[Extract provided]

Notwithstanding the foregoing, the Company's Amended and Restated Memorandum and Articles of Association will provide that a public shareholder, together with any affiliate of such shareholder or any other person with whom such shareholder is acting in concert or as a "group" (as defined under Section 13 of the Exchange Act), will be restricted from redeeming its shares with respect to more than an aggregate of 15% or more of the Class A ordinary shares sold in the Initial Public Offering, without the prior consent of the Company.

The Company's sponsor, officers, and directors agreed not to propose an amendment to the Company's Amended and Restated Memorandum and Articles of Association (A) to modify the substance or timing of the Company's obligation to allow the redemption of its Public Shares in connection with a Business Combination or to redeem 100% of its Public Shares if the Company does not complete a Business Combination the Combination Period or (B) with respect to any other provisions relating to shareholders' rights or pre-initial business combination activity, unless the Company provides the public shareholders with the opportunity to redeem their Class A ordinary shares in conjunction with any such amendment.

[Entries provided]
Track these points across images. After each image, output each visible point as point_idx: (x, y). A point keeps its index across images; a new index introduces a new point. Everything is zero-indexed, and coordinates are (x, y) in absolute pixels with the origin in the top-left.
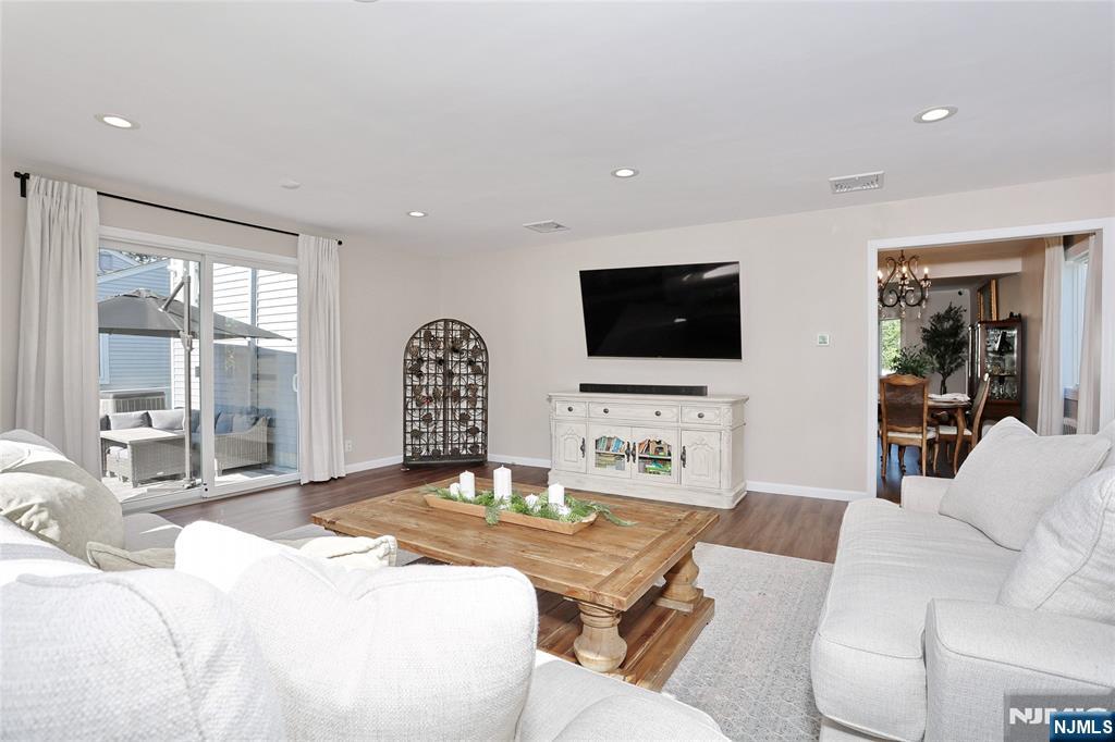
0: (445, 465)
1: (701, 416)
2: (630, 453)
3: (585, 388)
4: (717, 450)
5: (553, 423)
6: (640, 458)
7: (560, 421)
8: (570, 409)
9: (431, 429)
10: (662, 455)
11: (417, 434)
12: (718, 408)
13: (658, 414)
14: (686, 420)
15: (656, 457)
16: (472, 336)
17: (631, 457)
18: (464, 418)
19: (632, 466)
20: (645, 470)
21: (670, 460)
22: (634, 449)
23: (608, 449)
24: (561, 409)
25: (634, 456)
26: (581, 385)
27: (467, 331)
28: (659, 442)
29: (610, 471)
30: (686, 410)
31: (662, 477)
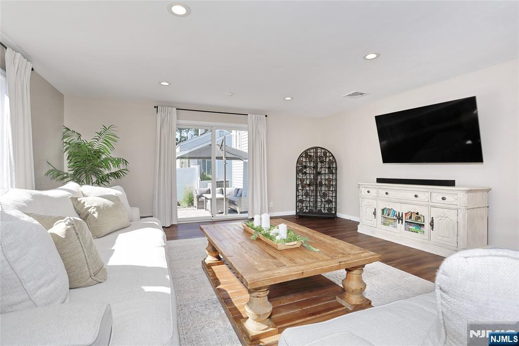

[What to work on]
1. Recast the entries as a Markdown table with the columns Row and Line, starting at the first line of the entries and stopping after the line that contains "0: (445, 465)". Leave out blank lines and the picture.
2. Continue the text on the Company's share redemption provisions from where it stops.

[Responses in order]
1.
| Row | Line |
|---|---|
| 1 | Track these points across images. After each image, output each visible point as point_idx: (x, y). A point keeps its index across images; a new index introduces a new point. Everything is zero-indexed, and coordinates are (x, y) in absolute pixels with the origin in the top-left. |
| 2 | 0: (445, 465) |

2.
                                       58




If the Company is unable to complete a Business Combination within the Combination Period, the Company will (i) cease all operations except for the purpose of winding up, (ii) as promptly as reasonably possible but not more than ten business days thereafter, redeem the Public Shares, at a per-share price, payable in cash, equal to the aggregate amount then on deposit in the Trust Account, including interest (which interest shall be net of taxes payable and up to $100,000 of interest to pay dissolution expenses), divided by the number of then issued and outstanding Public Shares, which redemption will completely extinguish public shareholders' rights as shareholders (including the right to receive further liquidation distributions, if any) and (iii) as promptly as reasonably possible following such redemption, subject to the approval of the remaining shareholders and the board of directors, liquidate and dissolve, subject, in the case of clauses (ii) and (iii), to the Company's obligations under Cayman Islands law to provide for claims of creditors and in all cases subject to the other requirements of applicable law.

In connection with the redemption of 100% of the Company's outstanding Public Shares for a portion of the funds held in the Trust Account, each holder will receive a full pro rata portion of the amount then in the Trust Account, plus any pro rata interest earned on the funds held in the Trust Account and not previously released to the Company to pay the Company's taxes payable (less taxes payable and up to $100,000 of interest to pay dissolution expenses).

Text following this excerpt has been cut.